NTSB investigators may not have traveled in support of this investigation and used data provided by various sources to prepare this aircraft accident report.

The simulated aerial application flight occurred about 0800 on the morning after the pilot made a 3-day, 22-1/2 hr drive; he had slept an average of less than 5-1/2 hours each night for the 3 previous nights, awakening at 0445 that morning. He reported '...my hydration...may have been low.' He had flown only 1 to 2 hrs during the previous 90 days, with no recent performance of abrupt or high-G maneuvers. He stated he was 'wound up with anticipation' before starting work (in his new job). He reported that after 10 to 12 touch-and-go landings, using steep pattern turns, followed by 15 to 20 practice swaths of a field, he experienced symptoms resembling those of motion sickness. He said he discontinued steep maneuvers, opened the air vents, and unzipped his Nomex flight suit. then he began feeling better. He then decided to resume swathing (contrary to published FAA advice regarding motion sickness encounters), but immediately after doing so, he experienced even more intense symptoms.
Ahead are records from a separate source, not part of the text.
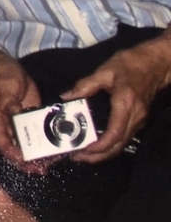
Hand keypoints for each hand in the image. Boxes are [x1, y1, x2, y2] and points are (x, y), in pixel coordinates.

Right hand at [0, 57, 44, 171]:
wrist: (8, 69)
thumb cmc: (5, 74)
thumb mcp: (7, 83)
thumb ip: (10, 99)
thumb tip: (15, 112)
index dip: (9, 149)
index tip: (21, 158)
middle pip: (8, 146)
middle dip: (21, 160)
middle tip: (37, 169)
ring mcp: (10, 124)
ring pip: (19, 146)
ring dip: (30, 157)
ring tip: (44, 166)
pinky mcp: (22, 123)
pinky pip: (28, 138)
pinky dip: (37, 147)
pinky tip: (48, 154)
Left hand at [64, 37, 170, 163]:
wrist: (155, 63)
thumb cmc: (130, 64)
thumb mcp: (104, 71)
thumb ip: (85, 85)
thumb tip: (66, 97)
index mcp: (125, 104)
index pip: (114, 133)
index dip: (99, 146)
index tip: (83, 151)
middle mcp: (135, 116)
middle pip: (119, 145)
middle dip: (98, 156)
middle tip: (77, 158)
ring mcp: (139, 120)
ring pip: (123, 144)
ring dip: (104, 153)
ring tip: (83, 153)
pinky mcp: (139, 119)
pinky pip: (125, 137)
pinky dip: (111, 144)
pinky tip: (97, 143)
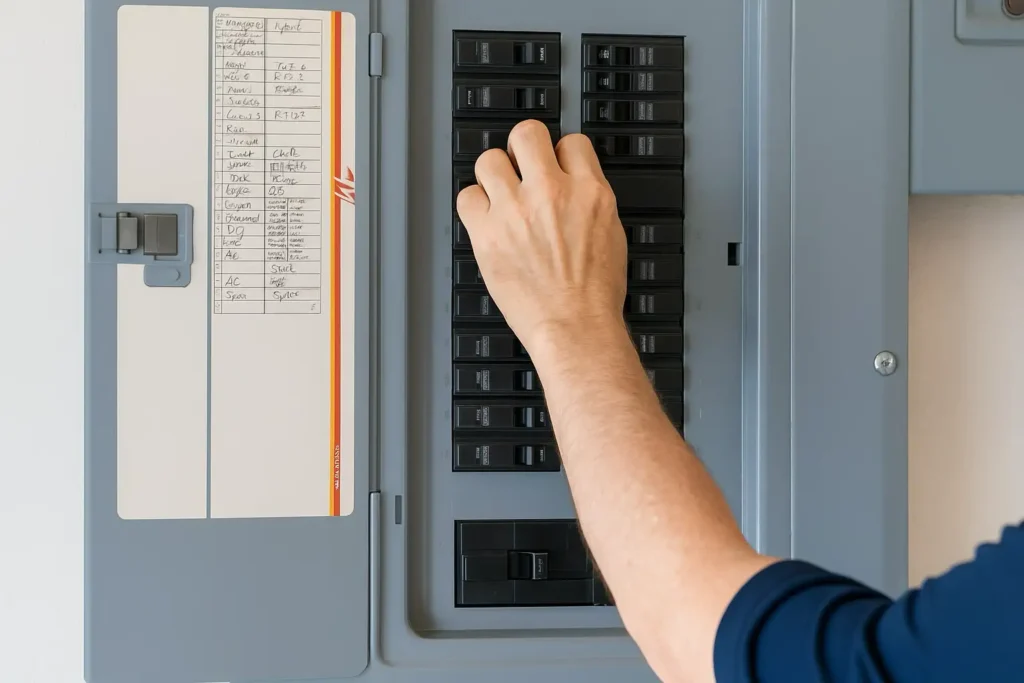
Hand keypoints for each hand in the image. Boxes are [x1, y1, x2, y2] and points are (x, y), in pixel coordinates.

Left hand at [456, 120, 628, 354]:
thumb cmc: (595, 295)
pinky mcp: (487, 233)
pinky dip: (473, 206)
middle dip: (523, 149)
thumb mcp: (611, 234)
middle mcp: (551, 193)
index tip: (554, 167)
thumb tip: (573, 187)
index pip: (571, 142)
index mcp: (589, 192)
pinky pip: (466, 197)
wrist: (575, 327)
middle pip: (527, 134)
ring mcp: (516, 211)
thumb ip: (589, 201)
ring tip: (501, 196)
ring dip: (494, 175)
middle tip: (522, 169)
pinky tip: (486, 219)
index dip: (560, 154)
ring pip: (488, 159)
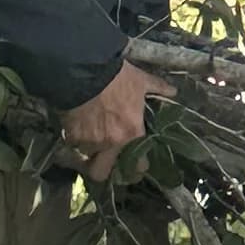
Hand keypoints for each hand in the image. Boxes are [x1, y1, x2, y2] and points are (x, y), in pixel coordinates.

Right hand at [56, 59, 167, 173]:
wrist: (87, 71)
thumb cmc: (118, 77)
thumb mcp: (141, 80)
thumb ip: (157, 88)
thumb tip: (173, 91)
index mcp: (131, 133)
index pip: (138, 165)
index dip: (136, 168)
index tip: (134, 166)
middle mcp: (110, 144)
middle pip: (101, 173)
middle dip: (100, 170)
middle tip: (103, 162)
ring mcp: (89, 142)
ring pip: (85, 156)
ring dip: (87, 149)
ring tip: (88, 136)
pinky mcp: (71, 136)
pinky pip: (71, 143)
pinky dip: (73, 137)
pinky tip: (75, 126)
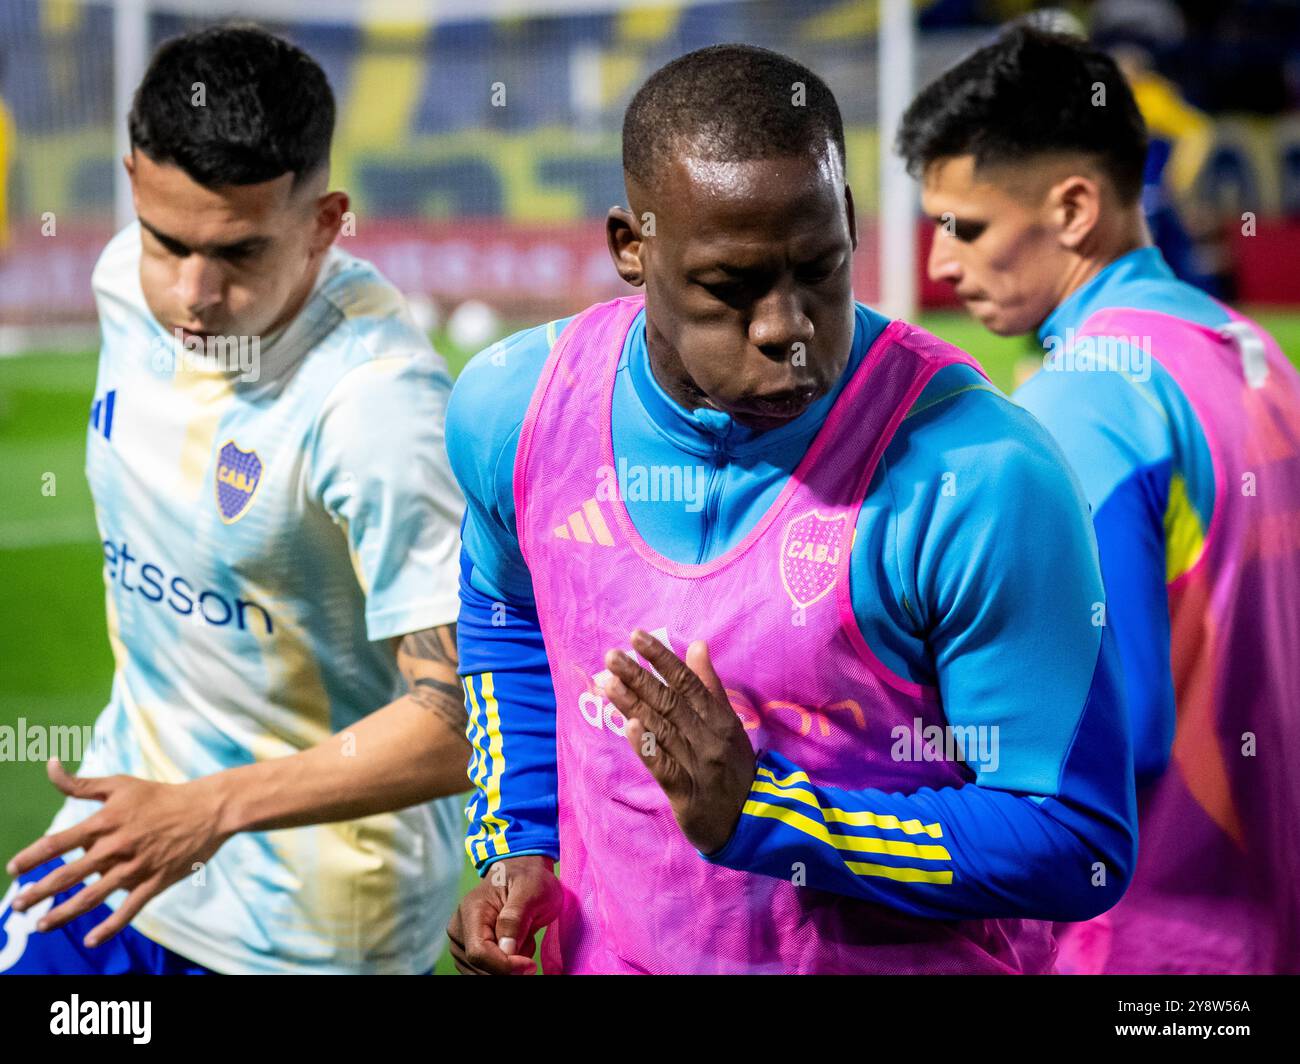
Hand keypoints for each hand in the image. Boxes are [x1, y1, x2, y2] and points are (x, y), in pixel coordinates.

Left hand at [5, 759, 231, 946]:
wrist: (207, 810)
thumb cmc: (160, 796)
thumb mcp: (120, 784)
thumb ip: (80, 782)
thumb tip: (49, 765)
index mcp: (106, 821)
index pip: (58, 842)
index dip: (32, 857)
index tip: (13, 869)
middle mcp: (117, 846)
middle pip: (69, 874)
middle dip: (39, 891)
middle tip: (16, 905)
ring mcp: (136, 867)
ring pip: (92, 896)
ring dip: (63, 913)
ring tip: (41, 925)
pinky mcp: (155, 882)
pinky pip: (128, 910)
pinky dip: (109, 927)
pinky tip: (90, 941)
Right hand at [446, 854, 561, 974]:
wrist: (523, 875)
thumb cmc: (528, 880)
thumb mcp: (531, 891)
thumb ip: (516, 918)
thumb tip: (505, 950)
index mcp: (471, 910)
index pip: (479, 953)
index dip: (504, 966)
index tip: (530, 964)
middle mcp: (458, 928)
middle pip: (480, 967)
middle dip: (509, 965)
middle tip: (529, 940)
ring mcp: (460, 943)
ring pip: (484, 974)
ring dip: (508, 966)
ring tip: (522, 938)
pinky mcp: (467, 953)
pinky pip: (486, 973)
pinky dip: (504, 968)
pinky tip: (515, 946)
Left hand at [602, 630, 755, 853]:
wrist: (751, 822)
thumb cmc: (732, 767)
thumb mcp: (728, 723)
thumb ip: (709, 685)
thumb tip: (696, 644)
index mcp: (718, 718)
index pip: (687, 682)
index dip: (662, 658)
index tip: (637, 636)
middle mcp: (708, 737)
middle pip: (670, 702)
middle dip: (639, 676)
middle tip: (611, 655)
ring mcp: (698, 765)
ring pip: (662, 729)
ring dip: (635, 704)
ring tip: (609, 683)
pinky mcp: (686, 794)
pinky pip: (665, 768)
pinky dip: (648, 747)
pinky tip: (630, 727)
He attempted to return to the airport, but en route, he started feeling clammy, sweaty, and light-headed; the next thing he remembered was 'waking up' in the aircraft after it crashed. A neurologist who evaluated the pilot reported he thought the pilot had a 'vasovagal response', which medical references describe as fainting in response to pain, shock, stress, or fear.

The National Transportation Safety Board determines the probable cause(s) of this accident to be:

pilot's improper planning/decision, and subsequent incapacitation, which resulted in a loss of aircraft control and collision with the terrain. Factors relating to the accident were: pilot fatigued from a long-distance drive with minimal rest, physical impairment of the pilot due to low hydration, his lack of recent experience in abrupt/high-G maneuvering, pilot anxiety/apprehension, the resultant motion sickness of the pilot, and his improper decision to continue flight after experiencing a physiological disturbance, all of which led to vasovagal syncope.